Data records
=== Section Start ===

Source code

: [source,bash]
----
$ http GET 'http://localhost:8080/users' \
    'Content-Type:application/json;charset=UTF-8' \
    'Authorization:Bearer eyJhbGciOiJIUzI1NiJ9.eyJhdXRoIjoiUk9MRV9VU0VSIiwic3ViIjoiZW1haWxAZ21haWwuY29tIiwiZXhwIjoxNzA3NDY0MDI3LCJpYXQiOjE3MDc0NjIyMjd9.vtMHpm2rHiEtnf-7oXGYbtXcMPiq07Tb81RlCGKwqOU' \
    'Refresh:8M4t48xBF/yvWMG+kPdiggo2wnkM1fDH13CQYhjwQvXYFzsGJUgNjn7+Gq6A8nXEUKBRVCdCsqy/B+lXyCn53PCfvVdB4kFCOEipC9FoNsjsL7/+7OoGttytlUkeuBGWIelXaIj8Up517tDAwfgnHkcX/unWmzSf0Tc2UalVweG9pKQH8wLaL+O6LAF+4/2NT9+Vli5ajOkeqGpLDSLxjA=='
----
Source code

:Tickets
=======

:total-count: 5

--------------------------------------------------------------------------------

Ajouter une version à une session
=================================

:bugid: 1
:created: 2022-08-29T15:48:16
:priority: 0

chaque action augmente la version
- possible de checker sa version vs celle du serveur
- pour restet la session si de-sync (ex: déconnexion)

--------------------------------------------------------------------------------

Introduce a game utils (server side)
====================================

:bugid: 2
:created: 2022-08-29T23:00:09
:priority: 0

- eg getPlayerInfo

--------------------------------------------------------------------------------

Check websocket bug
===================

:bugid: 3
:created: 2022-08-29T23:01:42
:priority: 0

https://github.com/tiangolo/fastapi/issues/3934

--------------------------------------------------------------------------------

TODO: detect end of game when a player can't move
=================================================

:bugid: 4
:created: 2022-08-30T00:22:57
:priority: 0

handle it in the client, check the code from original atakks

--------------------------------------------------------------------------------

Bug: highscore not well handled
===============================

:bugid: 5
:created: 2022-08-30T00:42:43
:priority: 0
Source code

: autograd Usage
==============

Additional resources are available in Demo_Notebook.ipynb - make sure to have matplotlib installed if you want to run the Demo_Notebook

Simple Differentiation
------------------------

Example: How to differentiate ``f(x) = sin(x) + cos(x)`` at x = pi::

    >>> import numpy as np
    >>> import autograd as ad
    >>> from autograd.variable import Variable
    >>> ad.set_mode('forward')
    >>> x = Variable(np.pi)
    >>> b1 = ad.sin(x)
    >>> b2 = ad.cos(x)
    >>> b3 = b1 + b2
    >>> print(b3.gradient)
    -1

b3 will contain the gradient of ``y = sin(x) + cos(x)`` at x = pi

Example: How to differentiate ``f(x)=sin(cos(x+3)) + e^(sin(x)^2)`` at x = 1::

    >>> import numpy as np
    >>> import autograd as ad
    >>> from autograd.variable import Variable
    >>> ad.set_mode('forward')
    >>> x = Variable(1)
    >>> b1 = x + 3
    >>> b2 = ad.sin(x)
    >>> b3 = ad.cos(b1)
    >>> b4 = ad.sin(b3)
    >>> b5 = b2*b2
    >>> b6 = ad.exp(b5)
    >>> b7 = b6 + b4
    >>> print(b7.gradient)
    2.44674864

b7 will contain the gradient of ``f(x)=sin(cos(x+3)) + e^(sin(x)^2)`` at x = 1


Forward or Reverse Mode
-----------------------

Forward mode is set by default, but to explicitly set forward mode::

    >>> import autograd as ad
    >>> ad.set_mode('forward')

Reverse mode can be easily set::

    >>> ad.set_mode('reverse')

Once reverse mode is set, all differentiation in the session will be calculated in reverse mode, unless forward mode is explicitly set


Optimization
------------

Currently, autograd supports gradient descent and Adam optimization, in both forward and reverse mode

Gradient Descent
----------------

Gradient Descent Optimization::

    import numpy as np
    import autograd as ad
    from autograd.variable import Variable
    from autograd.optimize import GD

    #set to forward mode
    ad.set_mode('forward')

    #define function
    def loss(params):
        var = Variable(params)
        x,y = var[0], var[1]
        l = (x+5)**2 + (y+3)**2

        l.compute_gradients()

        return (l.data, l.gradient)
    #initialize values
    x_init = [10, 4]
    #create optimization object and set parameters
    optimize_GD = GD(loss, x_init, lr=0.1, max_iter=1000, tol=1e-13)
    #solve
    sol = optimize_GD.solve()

=== Section End ===

[WHAT TO DO]: Only the lines from the line with "x_init = [10, 4]" to the final line of the entries are to be returned, each exactly as written, both ends included.

[ANSWER SECTION]:
    x_init = [10, 4]
    #create optimization object and set parameters
    optimize_GD = GD(loss, x_init, lr=0.1, max_iter=1000, tol=1e-13)
    #solve
    sol = optimize_GD.solve()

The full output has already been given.